■ What to do:
In the records below, the line with "Because variables may" opens the range and the line with "Each value in" closes it; print that range exactly and nothing else.

▼▼▼

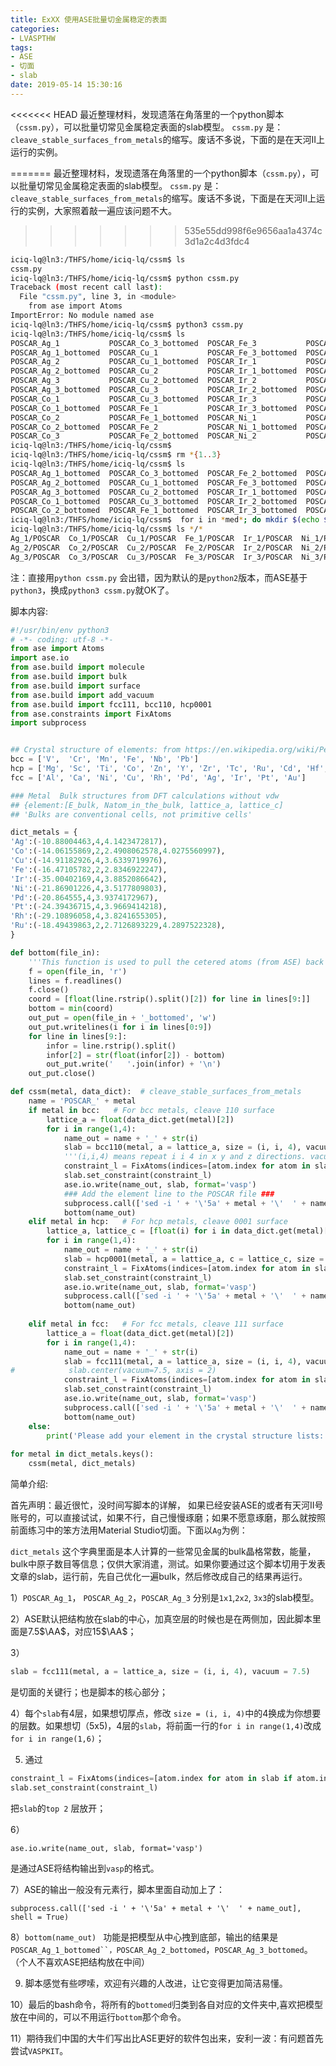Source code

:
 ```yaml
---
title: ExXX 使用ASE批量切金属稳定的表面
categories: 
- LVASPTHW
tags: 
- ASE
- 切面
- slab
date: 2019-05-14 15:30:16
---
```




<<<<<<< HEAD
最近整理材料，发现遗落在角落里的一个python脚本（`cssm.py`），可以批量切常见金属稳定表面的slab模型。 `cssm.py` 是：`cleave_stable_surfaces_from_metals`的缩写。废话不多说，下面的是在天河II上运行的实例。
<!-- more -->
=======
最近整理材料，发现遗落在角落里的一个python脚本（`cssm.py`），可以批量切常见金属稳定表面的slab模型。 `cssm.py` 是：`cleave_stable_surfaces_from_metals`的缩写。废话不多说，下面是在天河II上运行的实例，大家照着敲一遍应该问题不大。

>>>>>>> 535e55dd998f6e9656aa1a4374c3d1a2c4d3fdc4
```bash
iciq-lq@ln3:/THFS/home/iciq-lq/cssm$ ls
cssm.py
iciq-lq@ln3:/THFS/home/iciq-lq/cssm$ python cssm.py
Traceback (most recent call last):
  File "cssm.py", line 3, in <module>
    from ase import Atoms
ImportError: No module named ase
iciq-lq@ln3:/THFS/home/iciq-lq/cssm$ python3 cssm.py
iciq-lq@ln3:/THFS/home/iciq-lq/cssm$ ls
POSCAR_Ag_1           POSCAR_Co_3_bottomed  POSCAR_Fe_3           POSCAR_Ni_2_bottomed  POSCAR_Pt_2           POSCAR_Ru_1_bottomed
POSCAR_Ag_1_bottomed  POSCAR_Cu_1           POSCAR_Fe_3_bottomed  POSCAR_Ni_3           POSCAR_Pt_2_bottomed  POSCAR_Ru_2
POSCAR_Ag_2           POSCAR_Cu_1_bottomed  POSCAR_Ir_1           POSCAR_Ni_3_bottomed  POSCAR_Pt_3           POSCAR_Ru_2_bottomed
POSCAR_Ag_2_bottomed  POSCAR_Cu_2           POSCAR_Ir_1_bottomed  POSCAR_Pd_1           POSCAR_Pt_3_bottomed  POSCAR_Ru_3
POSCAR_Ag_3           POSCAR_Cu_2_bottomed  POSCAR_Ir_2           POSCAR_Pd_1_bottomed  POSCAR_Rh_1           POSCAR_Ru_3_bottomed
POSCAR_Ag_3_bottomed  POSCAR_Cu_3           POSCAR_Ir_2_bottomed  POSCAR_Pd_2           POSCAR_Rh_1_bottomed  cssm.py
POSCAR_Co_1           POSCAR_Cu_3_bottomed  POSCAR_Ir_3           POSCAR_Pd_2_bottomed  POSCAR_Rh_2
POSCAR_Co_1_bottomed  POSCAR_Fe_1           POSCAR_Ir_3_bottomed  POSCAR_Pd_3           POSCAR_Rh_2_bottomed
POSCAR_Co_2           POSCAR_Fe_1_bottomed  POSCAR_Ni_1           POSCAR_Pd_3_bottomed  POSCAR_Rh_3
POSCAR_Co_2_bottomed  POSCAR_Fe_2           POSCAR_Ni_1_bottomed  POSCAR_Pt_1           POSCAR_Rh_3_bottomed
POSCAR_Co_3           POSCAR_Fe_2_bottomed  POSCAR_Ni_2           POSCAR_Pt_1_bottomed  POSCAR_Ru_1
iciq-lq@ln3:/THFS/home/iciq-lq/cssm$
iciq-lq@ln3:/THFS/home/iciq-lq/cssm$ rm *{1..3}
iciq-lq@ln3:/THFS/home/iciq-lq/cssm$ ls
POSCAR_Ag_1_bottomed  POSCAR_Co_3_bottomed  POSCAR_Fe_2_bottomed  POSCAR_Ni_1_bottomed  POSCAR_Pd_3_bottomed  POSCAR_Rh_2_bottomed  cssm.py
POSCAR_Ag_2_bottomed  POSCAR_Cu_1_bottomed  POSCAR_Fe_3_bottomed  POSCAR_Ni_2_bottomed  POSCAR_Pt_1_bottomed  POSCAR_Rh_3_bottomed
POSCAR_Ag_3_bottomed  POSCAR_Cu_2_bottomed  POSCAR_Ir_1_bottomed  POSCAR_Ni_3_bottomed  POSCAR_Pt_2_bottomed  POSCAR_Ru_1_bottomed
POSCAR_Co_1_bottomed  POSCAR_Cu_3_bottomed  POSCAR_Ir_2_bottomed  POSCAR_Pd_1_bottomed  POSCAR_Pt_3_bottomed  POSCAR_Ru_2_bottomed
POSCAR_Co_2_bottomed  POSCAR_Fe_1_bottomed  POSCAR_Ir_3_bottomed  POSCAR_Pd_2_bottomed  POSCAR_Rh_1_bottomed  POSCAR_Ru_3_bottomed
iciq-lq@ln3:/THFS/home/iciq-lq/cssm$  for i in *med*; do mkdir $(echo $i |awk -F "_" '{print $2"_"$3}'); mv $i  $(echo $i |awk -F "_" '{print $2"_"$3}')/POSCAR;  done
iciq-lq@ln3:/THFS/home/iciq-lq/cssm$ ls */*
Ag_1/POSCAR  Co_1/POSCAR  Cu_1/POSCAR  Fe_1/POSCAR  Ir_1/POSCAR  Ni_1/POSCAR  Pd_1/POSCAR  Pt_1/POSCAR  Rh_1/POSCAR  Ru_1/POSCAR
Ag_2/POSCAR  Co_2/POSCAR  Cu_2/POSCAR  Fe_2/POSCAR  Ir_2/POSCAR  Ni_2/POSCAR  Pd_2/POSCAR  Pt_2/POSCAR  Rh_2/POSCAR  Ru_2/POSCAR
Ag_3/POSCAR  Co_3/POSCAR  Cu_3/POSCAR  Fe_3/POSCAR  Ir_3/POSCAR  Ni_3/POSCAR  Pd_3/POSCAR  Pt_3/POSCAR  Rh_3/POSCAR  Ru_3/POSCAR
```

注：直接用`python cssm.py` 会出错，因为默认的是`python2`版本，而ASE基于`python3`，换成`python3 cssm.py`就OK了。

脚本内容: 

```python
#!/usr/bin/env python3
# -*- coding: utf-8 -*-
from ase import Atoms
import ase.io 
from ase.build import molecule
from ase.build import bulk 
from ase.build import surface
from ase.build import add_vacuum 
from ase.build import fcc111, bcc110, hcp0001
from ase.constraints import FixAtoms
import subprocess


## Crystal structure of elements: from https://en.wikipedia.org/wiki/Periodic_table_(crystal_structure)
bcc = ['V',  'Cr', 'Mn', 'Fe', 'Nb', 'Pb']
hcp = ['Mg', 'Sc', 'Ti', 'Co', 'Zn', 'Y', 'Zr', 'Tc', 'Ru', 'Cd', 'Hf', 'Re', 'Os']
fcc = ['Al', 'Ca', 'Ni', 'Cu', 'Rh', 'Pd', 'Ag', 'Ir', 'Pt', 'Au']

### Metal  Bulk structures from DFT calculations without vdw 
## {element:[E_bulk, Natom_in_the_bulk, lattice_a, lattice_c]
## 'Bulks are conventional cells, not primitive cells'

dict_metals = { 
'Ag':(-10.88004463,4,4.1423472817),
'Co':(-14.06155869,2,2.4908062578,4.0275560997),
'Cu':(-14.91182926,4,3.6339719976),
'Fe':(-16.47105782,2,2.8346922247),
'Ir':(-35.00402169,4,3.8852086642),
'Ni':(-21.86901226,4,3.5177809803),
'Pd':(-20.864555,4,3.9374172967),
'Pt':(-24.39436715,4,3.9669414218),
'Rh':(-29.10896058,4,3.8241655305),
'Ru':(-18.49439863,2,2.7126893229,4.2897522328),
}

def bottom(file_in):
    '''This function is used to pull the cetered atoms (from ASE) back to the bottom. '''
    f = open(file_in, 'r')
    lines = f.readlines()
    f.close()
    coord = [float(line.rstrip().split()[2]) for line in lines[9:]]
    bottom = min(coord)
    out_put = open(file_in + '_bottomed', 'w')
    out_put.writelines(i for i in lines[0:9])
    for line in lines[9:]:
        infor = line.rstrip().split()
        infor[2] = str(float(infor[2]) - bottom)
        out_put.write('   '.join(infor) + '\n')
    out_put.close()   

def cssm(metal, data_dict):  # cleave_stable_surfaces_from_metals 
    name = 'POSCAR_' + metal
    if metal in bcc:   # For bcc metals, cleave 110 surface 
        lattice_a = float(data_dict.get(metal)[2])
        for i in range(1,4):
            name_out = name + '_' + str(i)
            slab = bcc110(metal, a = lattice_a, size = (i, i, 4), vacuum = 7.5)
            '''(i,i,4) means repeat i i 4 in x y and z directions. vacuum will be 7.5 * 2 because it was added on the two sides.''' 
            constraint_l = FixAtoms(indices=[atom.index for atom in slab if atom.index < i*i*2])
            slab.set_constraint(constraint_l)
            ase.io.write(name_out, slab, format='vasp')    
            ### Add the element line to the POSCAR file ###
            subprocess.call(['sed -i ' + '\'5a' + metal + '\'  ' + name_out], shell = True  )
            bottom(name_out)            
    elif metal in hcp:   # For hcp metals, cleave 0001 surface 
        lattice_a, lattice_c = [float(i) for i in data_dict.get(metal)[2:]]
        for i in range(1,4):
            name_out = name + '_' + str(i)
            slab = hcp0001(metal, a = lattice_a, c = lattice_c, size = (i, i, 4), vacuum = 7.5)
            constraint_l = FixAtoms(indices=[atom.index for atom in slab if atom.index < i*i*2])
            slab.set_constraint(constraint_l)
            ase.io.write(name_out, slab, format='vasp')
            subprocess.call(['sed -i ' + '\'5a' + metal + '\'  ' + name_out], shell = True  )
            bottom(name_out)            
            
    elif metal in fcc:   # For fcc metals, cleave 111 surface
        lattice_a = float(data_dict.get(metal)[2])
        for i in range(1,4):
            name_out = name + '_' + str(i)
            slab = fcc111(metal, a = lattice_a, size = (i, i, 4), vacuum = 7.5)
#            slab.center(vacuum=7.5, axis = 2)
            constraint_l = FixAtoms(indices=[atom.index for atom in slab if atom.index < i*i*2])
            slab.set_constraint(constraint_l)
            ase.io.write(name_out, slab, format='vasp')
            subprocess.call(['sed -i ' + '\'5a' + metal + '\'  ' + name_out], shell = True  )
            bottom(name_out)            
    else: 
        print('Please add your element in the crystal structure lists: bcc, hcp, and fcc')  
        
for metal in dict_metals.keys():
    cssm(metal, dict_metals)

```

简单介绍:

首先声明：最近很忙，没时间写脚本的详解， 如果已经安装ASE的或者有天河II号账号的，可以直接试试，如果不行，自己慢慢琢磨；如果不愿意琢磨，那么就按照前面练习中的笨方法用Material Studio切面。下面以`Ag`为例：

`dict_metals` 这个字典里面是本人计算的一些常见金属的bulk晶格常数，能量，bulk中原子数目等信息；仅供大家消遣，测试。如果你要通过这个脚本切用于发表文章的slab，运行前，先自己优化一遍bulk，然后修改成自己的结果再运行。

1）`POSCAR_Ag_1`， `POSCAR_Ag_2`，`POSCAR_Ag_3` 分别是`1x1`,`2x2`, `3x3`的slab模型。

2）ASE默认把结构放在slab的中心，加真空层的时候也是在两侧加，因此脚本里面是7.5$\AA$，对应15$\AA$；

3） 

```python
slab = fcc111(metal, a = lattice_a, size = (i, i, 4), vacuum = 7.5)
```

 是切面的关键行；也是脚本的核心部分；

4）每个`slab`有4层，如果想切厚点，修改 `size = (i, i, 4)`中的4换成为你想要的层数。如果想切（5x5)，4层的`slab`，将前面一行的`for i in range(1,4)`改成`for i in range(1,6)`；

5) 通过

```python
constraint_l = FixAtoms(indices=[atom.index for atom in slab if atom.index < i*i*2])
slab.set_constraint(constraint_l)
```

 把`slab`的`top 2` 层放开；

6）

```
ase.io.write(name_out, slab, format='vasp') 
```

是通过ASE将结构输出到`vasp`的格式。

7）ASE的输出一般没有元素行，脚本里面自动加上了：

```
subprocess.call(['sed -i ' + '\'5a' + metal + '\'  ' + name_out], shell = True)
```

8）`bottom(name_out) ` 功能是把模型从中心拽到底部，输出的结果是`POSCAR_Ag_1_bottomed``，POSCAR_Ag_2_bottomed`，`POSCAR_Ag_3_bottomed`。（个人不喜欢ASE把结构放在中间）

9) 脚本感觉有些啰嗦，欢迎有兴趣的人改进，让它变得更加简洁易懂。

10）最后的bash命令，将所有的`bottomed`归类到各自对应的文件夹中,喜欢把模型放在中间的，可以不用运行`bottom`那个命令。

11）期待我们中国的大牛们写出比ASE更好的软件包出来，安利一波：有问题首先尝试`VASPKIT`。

▲▲▲
▼▼▼

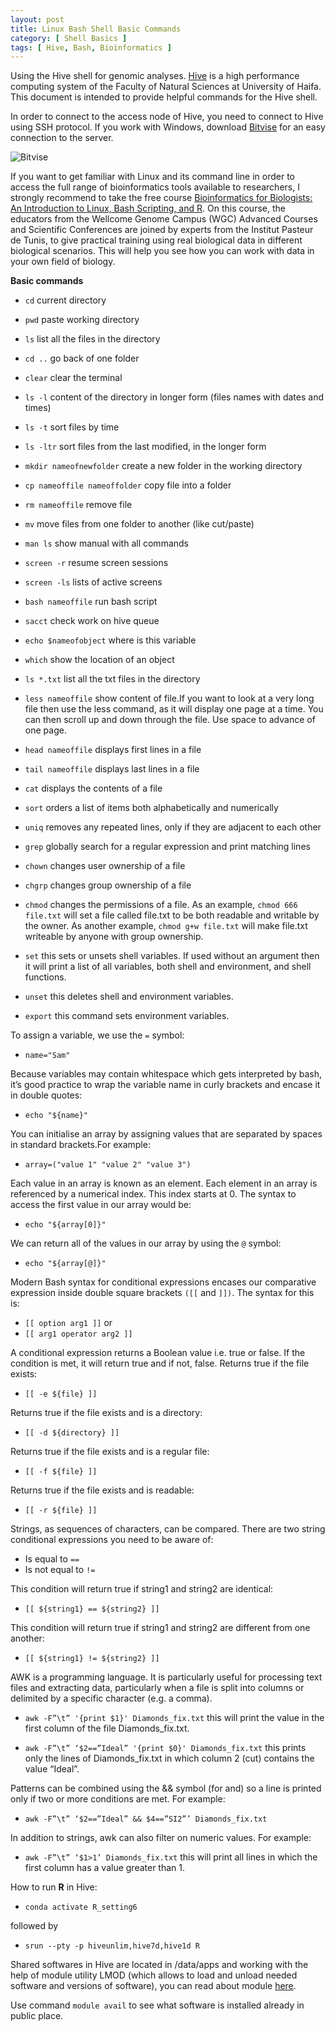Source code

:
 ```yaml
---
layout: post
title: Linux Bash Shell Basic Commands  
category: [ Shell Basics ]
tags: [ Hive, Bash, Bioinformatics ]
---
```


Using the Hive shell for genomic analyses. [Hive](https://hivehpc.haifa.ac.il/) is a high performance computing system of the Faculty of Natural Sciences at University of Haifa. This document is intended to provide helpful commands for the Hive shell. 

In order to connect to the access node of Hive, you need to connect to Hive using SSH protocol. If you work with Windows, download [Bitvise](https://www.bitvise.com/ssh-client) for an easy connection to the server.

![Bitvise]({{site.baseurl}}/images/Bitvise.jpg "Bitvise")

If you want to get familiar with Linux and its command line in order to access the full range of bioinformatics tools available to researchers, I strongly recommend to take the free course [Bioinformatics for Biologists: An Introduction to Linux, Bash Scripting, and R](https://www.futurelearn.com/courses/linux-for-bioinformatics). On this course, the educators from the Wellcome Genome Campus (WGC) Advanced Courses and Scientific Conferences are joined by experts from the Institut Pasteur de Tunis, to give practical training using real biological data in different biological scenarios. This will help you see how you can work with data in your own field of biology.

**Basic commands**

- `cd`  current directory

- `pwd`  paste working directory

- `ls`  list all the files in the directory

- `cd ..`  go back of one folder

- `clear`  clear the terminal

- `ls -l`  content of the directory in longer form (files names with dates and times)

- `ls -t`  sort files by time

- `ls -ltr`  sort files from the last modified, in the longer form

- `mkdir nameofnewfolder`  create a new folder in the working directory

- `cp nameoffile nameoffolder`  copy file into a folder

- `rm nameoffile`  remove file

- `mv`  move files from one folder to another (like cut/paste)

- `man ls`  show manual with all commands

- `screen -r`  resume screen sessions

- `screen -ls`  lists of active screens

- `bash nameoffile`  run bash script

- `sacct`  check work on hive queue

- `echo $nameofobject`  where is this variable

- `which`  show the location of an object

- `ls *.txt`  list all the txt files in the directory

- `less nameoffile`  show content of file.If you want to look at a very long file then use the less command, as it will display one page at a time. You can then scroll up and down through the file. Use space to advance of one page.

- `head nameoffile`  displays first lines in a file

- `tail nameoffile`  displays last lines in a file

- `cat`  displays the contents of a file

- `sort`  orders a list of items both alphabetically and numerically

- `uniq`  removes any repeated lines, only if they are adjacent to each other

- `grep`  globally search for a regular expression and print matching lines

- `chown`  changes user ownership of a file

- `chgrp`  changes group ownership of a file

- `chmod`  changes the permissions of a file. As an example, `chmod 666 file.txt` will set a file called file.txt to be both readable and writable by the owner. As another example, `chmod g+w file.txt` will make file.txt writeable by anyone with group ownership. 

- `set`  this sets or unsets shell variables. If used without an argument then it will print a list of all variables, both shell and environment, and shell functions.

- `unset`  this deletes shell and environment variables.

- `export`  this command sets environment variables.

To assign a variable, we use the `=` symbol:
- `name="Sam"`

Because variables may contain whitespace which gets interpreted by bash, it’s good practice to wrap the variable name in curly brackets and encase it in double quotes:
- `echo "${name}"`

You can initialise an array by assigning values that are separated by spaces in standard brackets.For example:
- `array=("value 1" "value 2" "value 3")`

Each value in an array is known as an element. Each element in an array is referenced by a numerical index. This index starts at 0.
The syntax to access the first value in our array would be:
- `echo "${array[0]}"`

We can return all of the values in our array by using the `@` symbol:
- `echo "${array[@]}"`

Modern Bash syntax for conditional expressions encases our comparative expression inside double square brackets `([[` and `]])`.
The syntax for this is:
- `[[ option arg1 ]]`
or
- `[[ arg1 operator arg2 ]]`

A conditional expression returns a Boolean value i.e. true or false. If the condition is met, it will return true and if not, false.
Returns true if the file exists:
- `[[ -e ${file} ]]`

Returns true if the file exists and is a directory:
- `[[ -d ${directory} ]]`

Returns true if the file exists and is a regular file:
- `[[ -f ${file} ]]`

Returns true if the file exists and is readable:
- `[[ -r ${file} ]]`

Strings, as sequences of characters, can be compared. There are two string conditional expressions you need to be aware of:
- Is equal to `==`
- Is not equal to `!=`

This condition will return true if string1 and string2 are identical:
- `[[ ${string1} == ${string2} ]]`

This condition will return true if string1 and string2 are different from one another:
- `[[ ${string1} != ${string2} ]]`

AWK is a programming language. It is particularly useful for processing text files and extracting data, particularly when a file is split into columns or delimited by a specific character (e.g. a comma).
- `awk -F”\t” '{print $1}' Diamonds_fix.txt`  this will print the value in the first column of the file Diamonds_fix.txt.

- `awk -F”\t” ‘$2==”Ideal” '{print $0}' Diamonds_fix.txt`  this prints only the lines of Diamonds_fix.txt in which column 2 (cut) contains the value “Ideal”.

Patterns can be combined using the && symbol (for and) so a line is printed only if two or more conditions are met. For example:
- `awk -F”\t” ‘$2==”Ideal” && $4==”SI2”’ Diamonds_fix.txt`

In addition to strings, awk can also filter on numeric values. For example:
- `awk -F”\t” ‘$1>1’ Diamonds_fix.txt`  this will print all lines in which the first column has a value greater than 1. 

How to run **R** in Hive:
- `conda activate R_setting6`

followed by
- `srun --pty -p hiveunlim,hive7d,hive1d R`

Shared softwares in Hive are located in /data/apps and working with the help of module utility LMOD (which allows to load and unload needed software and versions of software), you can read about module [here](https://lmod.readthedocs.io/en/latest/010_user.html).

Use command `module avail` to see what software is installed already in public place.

▲▲▲

■ Task result:
Because variables may contain whitespace which gets interpreted by bash, it’s good practice to wrap the variable name in curly brackets and encase it in double quotes:
- `echo "${name}"`

You can initialise an array by assigning values that are separated by spaces in standard brackets.For example:
- `array=("value 1" "value 2" "value 3")`

Each value in an array is known as an element. Each element in an array is referenced by a numerical index. This index starts at 0.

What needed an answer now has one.